The Hong Kong Monetary Authority (HKMA) announced joint research with the Bank of Israel (BOI) and the Bank for International Settlements Innovation Hub (BISIH) Hong Kong Centre for retail Central Bank Digital Currency (CBDC).
“We trust that with the expertise offered by Israel, a global leader in cybersecurity, the findings of the joint project would add to the wealth of knowledge on CBDC and contribute to the common good of the international central banking community,” said Howard Lee, Deputy Chief Executive of the HKMA.
The BISIH Hong Kong Centre will lead project Sela.

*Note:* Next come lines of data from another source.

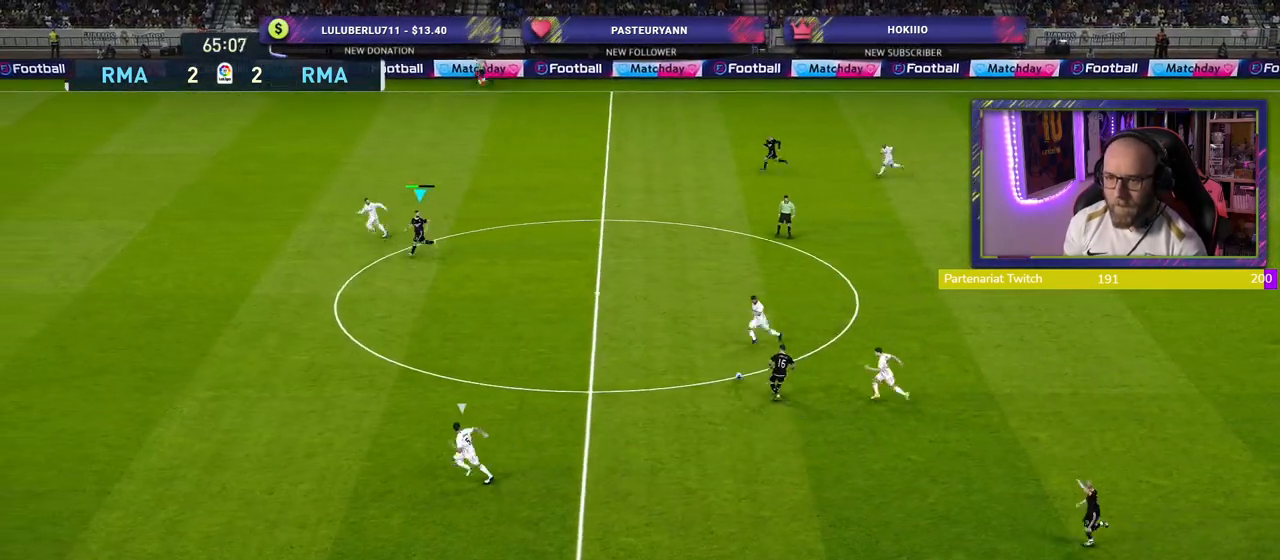
{"buttons": [], "left_stick": "up-right", "right_stick": "center", "events": [[340, "left_stick", "up-right"]]}
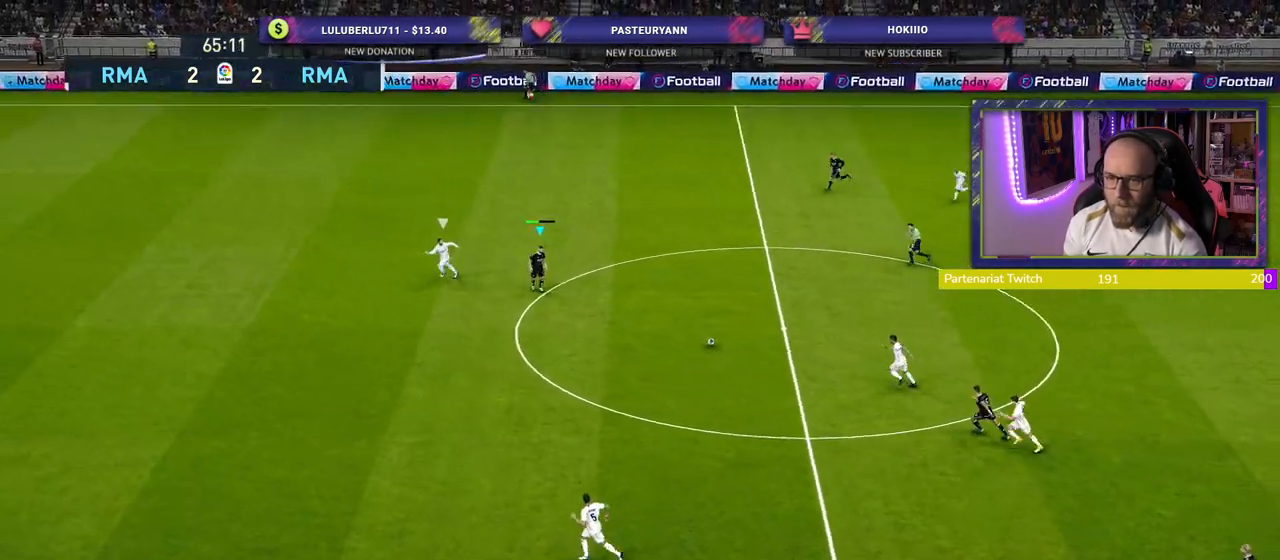
{"buttons": [], "left_stick": "up-left", "right_stick": "center", "events": [[20, "left_stick", "up"], [380, "left_stick", "up-left"]]}
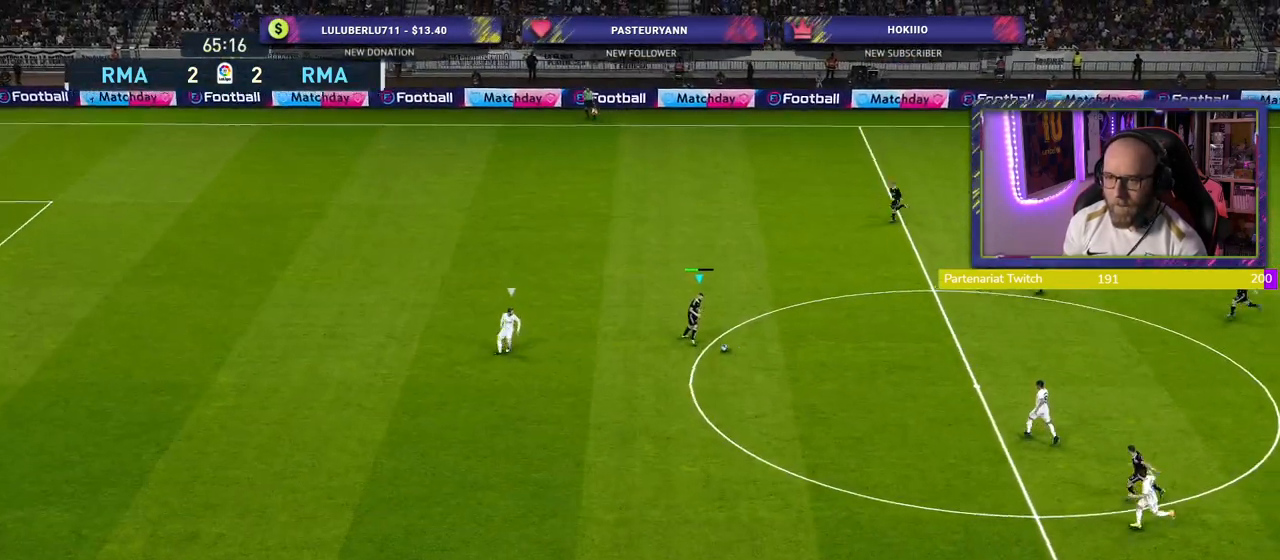
{"buttons": [], "left_stick": "left", "right_stick": "center", "events": [[80, "left_stick", "left"]]}
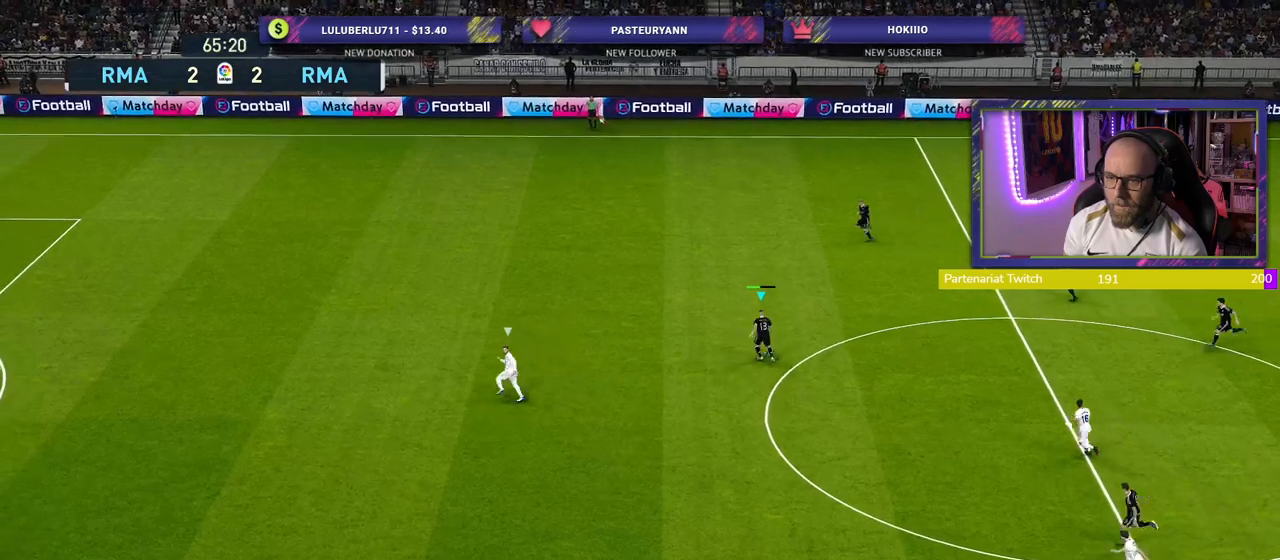
{"buttons": ["R2", "L3"], "left_stick": "left", "right_stick": "center", "events": [[200, "R2", "down"], [400, "L3", "down"]]}
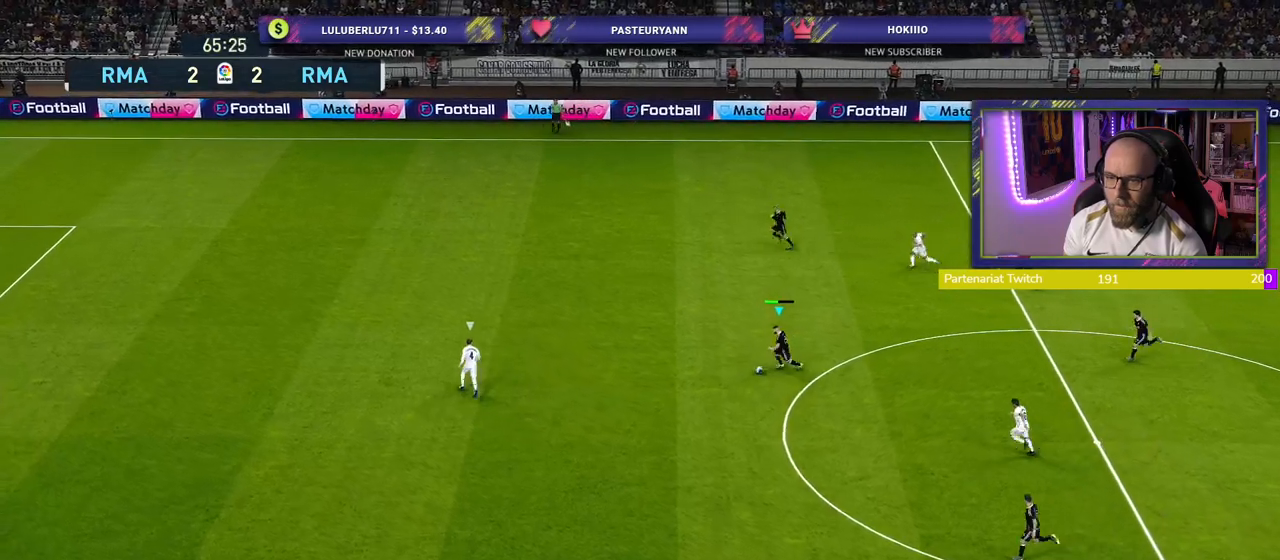
{"buttons": ["R2", "L3"], "left_stick": "left", "right_stick": "center", "events": []}
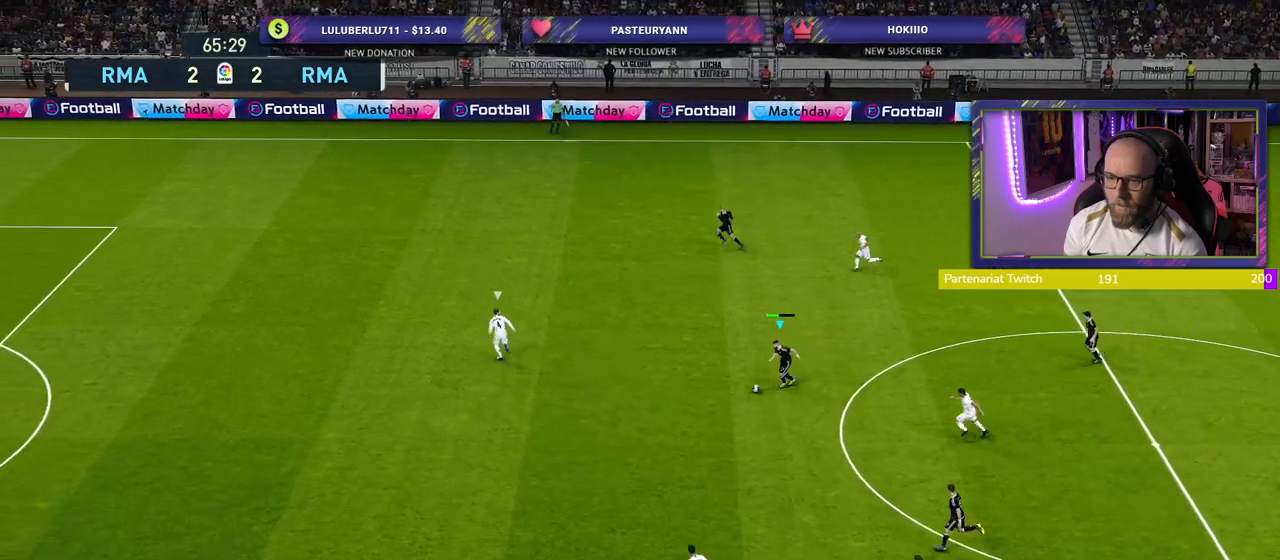
{"buttons": ["R2", "L3"], "left_stick": "left", "right_stick": "center", "events": []}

The project will deeply examine cybersecurity issues in the context of retail CBDC, such as data security implications of a two-tier retail CBDC architecture where the intermediaries will have no financial exposure and pioneer methods of rendering it more resilient to cyber-attacks.
The trio are planning to complete the project by the end of 2022, according to an announcement from HKMA.
Andrew Abir, Deputy Governor of the BOI, said, “Providing an efficient payment system that will increase competition in the payment market is one of the primary motivations we’ve identified for a possible issuance of a digital shekel – an Israeli CBDC … Accessing Israel’s well-known experience in cybersecurity is a great opportunity to support the global research of CBDCs.”
Citing a statement from the Bank of Isreal, Bloomberg reported that the joint project will start in Q3 and will use a two-tier CBDC, which will be issued by the central bank and then distributed by financial intermediaries like banks.
Meanwhile, citing the bank of Isreal, the retail CBDC being tested by Israel and Hong Kong is designed to allow the intermediaries to handle it with no financial exposure to their customers and will assess whether this makes it less vulnerable to cyber attacks.
The “exposure-free” CBDC is assumed to carry “less financial risk for the customer, more liquidity, lower costs, increased competition, and wider access,” the Bank of Israel said.
According to a recent report from Blockchain.News, Hong Kong’s local financial regulator, issued a discussion paper to the public, asking for the public opinions about introducing domestic retail central bank digital currency (rCBDC), or e-HKD.
The Paper, published by the Hong Kong Monetary Authority (HKMA) on Wednesday, Apr 27, entitled “e-HKD: a policy and design Perspective”, covers various issues, including the potential benefits or challenges brought by rCBDC, design considerations, such as the issuance mechanism of e-HKD.
Eddie Yue, Chief Executive of the HKMA, said the Paper marks another milestone in our exploration of the e-HKD:
“We strongly encourage the public and the industry to participate in this important consultation and share their views with us. The comments received would help us formulate the strategy for best positioning our financial market in the rapidly evolving rCBDC space.”